**RECORDS TO USE:**

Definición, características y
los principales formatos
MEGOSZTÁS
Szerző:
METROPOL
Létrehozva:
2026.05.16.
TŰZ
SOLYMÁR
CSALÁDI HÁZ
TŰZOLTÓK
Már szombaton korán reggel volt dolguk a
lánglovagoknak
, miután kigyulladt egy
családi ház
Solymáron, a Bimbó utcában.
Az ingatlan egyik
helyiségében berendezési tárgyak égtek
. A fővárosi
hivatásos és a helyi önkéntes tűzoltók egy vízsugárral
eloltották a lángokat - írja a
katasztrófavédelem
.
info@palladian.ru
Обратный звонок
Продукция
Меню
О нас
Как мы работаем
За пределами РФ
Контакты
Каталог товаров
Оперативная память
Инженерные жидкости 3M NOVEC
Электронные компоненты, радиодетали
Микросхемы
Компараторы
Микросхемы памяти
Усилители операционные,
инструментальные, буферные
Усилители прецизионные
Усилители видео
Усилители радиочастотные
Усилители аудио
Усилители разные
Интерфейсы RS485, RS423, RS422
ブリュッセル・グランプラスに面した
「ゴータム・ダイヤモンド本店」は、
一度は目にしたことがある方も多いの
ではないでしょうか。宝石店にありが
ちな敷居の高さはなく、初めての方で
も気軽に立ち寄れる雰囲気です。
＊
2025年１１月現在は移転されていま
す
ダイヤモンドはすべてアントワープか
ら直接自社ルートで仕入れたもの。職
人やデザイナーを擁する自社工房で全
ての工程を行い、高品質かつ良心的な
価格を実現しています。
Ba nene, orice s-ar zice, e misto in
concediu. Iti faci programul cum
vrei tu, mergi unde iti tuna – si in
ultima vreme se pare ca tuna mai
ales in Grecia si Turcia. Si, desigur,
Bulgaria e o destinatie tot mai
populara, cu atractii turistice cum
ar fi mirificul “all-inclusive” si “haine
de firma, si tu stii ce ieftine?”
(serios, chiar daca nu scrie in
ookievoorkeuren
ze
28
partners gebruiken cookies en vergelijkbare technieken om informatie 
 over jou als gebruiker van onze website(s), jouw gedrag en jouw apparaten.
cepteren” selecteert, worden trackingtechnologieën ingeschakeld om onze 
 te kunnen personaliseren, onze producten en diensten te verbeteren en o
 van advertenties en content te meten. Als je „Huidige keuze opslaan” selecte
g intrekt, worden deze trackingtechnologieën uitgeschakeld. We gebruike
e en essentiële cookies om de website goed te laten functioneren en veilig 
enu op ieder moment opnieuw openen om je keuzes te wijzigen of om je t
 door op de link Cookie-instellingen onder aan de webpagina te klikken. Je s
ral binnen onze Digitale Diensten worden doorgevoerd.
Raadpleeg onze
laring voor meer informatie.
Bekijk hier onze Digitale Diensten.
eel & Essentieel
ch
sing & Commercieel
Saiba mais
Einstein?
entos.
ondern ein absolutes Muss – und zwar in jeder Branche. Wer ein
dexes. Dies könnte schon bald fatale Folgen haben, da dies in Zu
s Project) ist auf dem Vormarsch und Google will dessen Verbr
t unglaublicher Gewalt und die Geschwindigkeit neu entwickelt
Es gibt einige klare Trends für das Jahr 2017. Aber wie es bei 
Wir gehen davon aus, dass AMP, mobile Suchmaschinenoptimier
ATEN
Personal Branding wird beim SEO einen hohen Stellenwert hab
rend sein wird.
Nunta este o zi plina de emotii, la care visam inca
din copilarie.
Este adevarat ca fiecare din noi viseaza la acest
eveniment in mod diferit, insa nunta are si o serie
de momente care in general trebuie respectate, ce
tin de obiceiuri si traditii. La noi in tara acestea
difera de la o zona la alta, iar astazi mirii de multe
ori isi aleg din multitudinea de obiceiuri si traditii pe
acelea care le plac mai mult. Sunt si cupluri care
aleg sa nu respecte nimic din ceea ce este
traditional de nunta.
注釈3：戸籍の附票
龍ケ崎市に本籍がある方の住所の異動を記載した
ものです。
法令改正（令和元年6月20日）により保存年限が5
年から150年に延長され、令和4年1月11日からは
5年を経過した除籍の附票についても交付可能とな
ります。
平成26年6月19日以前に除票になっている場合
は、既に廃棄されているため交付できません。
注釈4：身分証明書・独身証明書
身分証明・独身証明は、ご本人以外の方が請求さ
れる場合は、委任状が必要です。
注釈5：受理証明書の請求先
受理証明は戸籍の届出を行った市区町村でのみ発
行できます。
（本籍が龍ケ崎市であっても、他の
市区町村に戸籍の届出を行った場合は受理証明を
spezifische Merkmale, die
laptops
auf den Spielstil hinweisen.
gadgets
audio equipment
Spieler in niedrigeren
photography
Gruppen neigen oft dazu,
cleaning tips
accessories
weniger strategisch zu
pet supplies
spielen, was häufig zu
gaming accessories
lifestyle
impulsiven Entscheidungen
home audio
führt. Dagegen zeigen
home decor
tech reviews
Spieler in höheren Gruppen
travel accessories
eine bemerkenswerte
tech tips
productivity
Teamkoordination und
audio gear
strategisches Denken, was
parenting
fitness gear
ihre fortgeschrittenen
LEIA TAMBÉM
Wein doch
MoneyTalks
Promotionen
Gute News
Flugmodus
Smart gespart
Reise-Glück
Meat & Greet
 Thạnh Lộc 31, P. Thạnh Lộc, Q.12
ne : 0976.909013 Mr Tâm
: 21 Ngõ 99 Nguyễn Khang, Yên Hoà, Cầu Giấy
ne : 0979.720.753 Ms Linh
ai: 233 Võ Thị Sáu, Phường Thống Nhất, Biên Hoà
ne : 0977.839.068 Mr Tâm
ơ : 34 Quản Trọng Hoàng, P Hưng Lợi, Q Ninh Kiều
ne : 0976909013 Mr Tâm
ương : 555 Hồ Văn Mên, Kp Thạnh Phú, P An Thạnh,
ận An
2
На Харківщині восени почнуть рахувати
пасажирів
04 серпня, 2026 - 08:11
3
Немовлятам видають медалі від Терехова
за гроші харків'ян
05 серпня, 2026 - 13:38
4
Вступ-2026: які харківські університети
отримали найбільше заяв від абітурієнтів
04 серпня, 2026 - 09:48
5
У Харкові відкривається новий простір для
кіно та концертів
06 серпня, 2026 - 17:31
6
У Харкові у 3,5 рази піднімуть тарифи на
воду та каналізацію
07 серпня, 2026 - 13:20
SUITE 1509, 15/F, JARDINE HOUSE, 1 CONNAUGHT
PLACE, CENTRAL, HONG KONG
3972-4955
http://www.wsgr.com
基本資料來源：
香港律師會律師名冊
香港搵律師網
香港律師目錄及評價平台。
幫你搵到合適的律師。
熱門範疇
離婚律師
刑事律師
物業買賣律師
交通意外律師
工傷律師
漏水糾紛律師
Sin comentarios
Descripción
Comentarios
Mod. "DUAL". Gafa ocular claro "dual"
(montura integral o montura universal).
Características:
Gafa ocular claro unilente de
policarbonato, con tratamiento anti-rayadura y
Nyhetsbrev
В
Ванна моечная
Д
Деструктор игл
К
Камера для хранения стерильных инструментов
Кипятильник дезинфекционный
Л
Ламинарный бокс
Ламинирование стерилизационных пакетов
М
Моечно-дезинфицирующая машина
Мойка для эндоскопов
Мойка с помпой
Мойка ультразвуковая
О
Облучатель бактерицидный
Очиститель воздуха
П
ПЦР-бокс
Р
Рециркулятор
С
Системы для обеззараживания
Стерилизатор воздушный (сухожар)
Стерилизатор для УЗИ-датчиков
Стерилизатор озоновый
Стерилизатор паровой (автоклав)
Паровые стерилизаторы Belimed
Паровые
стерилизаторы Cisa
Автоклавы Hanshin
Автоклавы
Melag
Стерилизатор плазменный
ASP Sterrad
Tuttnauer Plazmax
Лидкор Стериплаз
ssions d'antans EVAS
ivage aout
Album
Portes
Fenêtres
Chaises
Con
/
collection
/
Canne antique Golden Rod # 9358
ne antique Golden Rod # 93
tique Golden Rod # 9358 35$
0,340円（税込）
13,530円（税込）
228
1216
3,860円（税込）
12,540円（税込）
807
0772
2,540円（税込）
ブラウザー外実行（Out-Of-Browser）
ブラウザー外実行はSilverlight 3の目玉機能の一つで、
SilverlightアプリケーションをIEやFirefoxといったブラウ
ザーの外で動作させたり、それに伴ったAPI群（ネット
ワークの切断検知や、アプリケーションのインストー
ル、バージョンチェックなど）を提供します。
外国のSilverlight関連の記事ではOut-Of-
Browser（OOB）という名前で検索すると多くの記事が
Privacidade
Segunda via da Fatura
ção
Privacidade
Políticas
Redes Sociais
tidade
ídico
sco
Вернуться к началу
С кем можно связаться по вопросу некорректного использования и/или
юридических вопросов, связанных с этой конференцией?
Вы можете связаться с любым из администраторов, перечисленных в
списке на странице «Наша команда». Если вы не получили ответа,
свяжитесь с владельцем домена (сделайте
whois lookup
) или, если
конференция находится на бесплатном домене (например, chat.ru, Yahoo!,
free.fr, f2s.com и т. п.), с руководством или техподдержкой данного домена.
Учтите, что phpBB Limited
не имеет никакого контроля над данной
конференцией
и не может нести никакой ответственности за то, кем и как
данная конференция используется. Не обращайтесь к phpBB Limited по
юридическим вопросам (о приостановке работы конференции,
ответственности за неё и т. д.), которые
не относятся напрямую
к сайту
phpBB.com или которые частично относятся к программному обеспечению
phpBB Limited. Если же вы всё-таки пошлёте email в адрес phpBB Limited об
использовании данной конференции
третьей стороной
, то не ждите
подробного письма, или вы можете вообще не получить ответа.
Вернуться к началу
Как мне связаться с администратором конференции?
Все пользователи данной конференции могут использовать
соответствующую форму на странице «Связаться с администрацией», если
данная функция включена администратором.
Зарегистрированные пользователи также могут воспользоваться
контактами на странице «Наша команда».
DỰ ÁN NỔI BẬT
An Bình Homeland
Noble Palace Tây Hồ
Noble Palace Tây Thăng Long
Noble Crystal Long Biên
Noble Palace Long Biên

**HOW TO COMPLETE THIS TASK:**
Would you please reproduce the records above exactly, only from their first line through the line holding "Каталог товаров", with both ends included?

**RESPONSE AREA:**
Definición, características y
los principales formatos
MEGOSZTÁS
Szerző:
METROPOL
Létrehozva:
2026.05.16.
TŰZ
SOLYMÁR
CSALÁDI HÁZ
TŰZOLTÓK
Már szombaton korán reggel volt dolguk a
lánglovagoknak
, miután kigyulladt egy
családi ház
Solymáron, a Bimbó utcában.
Az ingatlan egyik
helyiségében berendezési tárgyak égtek
. A fővárosi
hivatásos és a helyi önkéntes tűzoltók egy vízsugárral
eloltották a lángokat - írja a
katasztrófavédelem
.
info@palladian.ru
Обратный звонок
Продукция
Меню
О нас
Как мы работаем
За пределами РФ
Контакты
Каталог товаров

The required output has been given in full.